#### Assigned task
Return the exact lines spanning from the line with "한화 이글스 투수 문동주와 코디 폰세의 특별한 재회프로야구 한화 이" through the last line of the entries, boundaries included, and no others.

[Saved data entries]

*** Begin section ***

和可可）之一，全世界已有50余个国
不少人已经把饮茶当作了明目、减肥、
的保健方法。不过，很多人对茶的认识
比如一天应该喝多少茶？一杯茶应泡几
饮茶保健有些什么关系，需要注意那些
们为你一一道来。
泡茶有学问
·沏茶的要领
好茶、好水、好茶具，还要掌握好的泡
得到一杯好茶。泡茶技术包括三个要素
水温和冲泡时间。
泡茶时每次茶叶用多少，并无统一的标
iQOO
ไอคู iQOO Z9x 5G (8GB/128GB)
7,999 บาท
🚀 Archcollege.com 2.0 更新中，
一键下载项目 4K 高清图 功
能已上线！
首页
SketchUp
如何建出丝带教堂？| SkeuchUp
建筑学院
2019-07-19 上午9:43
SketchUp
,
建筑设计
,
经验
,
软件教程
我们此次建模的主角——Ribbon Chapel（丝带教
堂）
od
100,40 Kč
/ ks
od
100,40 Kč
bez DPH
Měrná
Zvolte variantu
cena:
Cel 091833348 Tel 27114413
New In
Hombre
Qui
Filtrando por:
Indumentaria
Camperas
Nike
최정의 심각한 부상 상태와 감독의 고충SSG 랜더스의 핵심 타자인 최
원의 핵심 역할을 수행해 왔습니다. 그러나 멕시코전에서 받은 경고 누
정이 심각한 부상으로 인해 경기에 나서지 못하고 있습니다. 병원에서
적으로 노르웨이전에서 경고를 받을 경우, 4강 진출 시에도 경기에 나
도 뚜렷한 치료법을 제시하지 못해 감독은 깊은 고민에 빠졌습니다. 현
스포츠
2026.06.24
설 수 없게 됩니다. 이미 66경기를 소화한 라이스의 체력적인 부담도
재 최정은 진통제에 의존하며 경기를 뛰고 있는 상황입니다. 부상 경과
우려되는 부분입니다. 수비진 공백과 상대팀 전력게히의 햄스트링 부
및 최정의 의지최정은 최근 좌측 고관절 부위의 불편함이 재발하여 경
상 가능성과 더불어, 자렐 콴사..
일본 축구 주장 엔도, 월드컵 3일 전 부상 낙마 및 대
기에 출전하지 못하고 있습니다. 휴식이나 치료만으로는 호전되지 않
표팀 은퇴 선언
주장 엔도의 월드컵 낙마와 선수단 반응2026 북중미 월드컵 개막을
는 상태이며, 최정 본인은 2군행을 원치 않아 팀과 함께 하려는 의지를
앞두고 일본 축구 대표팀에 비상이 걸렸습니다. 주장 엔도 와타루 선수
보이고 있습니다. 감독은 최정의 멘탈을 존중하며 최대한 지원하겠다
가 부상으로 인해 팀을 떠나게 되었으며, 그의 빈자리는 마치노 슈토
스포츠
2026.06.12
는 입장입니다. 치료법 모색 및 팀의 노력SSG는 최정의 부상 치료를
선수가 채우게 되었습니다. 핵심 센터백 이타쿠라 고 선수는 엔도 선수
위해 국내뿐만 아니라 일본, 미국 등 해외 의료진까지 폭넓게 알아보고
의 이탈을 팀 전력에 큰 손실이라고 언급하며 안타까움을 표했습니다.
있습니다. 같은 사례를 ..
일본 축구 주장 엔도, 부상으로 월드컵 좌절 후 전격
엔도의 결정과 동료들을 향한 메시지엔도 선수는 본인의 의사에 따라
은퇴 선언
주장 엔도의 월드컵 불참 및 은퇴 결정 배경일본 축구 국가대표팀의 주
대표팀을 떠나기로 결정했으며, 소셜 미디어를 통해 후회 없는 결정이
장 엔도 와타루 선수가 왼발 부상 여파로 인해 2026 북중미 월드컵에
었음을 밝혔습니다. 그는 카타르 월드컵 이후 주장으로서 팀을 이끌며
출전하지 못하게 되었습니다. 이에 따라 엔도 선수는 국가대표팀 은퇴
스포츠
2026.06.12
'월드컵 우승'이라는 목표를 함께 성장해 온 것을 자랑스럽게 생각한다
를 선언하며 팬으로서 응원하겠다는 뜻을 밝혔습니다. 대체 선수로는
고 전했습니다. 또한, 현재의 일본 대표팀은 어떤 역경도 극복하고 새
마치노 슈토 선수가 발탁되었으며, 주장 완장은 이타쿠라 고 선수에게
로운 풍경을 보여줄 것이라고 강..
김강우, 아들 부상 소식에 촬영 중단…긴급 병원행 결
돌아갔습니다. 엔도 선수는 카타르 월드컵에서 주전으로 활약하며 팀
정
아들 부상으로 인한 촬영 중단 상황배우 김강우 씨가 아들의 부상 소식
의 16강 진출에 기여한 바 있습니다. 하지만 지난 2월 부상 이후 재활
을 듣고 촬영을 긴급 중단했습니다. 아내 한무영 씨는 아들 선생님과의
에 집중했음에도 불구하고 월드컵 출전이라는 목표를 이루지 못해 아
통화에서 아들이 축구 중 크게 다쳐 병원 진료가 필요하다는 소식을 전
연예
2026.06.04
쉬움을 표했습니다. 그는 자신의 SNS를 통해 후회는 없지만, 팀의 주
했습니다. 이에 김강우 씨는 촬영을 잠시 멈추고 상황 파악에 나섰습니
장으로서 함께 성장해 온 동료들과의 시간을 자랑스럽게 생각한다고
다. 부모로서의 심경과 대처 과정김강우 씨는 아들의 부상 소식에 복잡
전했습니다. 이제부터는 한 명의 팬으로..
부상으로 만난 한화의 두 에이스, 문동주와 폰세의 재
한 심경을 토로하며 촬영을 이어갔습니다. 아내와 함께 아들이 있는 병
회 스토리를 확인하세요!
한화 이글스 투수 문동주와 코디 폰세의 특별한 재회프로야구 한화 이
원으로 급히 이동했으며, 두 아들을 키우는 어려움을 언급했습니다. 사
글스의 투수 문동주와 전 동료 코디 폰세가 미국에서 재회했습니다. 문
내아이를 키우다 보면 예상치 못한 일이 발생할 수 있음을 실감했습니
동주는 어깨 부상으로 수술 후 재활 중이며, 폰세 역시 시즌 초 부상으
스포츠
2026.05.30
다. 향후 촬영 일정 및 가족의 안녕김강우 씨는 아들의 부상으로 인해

*** End section ***

#### The completed task
한화 이글스 투수 문동주와 코디 폰세의 특별한 재회프로야구 한화 이
원으로 급히 이동했으며, 두 아들을 키우는 어려움을 언급했습니다. 사
글스의 투수 문동주와 전 동료 코디 폰세가 미국에서 재회했습니다. 문
내아이를 키우다 보면 예상치 못한 일이 발생할 수 있음을 실감했습니
동주는 어깨 부상으로 수술 후 재활 중이며, 폰세 역시 시즌 초 부상으
스포츠
2026.05.30
다. 향후 촬영 일정 및 가족의 안녕김강우 씨는 아들의 부상으로 인해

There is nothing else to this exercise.